Nous venons de vivre un grand moment de cachotterie, à Bruxelles, lors de la réunion des chefs d'états pour fixer l'orientation capitaliste après sa défaite subie en France et aux Pays-Bas concernant la constitution européenne.

Parodiant la célèbre chanson de Jacques Brel, je dirais:"Chez ces gens-là, Monsieur, on ne rigole pas avec les intérêts de classe"; et cela s'est démontré à Bruxelles où hormis le retrait de la règle "du marché libre et non faussé" le grand reste, en particulier la doctrine de Maastricht, subsiste pour organiser les intérêts du capital au niveau de cette Europe.

Et nous avons pu le voir quand il s'agissait d'examiner les droits des travailleurs avec l'anglais Blair, les frères jumeaux polonais,le Zapatero espagnol; tous ces gens-là, disais-je, ne sont que les larbins des groupes multinationaux, qui ont besoin d'un champ européen plus vaste et plus flexible, pour faire circuler le capital et les hommes à exploiter.

Sarkozy n'est pas du reste et son mini-traité fait partie de cette souplesse voulue par le capital pour organiser l'exploitation à partir de l'Europe, y compris d'une main d'oeuvre africaine, indienne.intéressante pour le capital.

Alors Lutte de classe, ces gens-là l'ont ! et nous communistes ! est-ce-encore un concept ? Et je vois, ce matin, dans l'humanité, dans la tribune de discussion, l'idée que ce référent, n'existerait plus ou presque plus chez les gens du peuple et en particulier dans les cités. Quand je vois que depuis quelques jours, que des lignes politiques s'affichent pour remettre en cause l'existence du parti communiste, je me dis, "attention à l'abandon de cette belle idée du communisme: le mouvement actuel qui abolit l'état des choses existant".

Et je me demande, si plein de choses n'ont pas été galvaudées : anti-libéralisme au lieu d'anti-capitalisme, et même le mot révolution utilisé à toutes les sauces. Bientôt Sarkozy nous parlera de révolution comme l'a fait naguère Pétain avec "la révolution nationale" .

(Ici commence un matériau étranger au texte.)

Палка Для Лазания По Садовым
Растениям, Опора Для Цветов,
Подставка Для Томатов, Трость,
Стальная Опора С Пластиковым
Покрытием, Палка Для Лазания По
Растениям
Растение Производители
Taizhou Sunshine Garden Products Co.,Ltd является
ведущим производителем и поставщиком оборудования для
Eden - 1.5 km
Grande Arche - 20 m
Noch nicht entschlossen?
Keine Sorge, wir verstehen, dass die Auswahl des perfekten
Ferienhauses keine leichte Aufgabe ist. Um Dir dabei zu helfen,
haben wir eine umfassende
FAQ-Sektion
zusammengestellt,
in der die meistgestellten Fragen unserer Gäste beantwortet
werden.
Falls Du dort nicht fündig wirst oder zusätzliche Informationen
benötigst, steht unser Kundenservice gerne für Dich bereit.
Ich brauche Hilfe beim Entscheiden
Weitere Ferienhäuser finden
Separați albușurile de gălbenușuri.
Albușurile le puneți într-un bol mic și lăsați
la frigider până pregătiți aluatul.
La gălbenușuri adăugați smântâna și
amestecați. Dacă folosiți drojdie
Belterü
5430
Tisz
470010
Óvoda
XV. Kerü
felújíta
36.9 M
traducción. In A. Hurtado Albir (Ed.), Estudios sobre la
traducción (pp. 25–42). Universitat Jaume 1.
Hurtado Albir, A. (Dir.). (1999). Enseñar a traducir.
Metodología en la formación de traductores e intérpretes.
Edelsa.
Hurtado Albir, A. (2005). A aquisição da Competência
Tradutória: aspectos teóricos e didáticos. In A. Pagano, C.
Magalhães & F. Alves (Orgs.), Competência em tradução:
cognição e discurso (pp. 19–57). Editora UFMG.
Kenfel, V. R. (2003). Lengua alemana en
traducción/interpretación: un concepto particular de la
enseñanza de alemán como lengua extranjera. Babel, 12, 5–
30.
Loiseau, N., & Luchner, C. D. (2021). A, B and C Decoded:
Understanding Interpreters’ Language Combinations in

Et je me souviens d'un fameux article publié par Jean Ristat dans l'humanité du 10 novembre 2001 " je cite une de ses réparties: "On parle bien plutôt de "révolution libérale" et la différence avec le conservatisme actuel, c'est que les conservateurs se présentent comme les hommes de la libération d'une oppression. Il y a dans tout cela une extraordinaire confusion de langage. Un homme comme moi a toutes les difficultés du monde à s'exprimer de manière publique sur cette question de la révolution sur laquelle pèse un interdit. Peu de gens osent parler de "capitalisme". Ils prèfèrent les mots "marché" et "libéralisme". Le capitalisme apparait dans leur discours comme conforme à l'ordre de la nature. C'est une formidable régression de la pensée. Je crois que l'emprisonnement organisé de l'intelligence et de la pensée est une des menaces les plus graves qui aient jamais pesé sur l'humanité. Pour moi, communiste et donc révolutionnaire, tout est à reprendre, tout est à remettre en question.Il y a donc urgence à penser le " désir de révolution".

Cette opinion de Jean Ristat je la partage entièrement et je m'oppose à cette idée qu'il n'y aurait plus de classes; certes il y a recul de la conscience de classe, cela n'est pas la même chose et s'il y a recul de la conscience de classe, c'est peut-être parce que nous avons lâché la-dessus sous prétexte des mots à la mode: modernisation,rénovation au lieu de révolution; n'avons-nous pas jeté le trouble sur des critères qui ne sont pas les nôtres?



Oui, à ce congrès d'idées du PCF, il faudra défendre contre vents et marée le communisme, non pas figé dans des certitudes, mais comme un besoin qui nécessite un outil qui ne transige pas avec le capital et je suis persuadé que le PCF est capable de relever ce défi.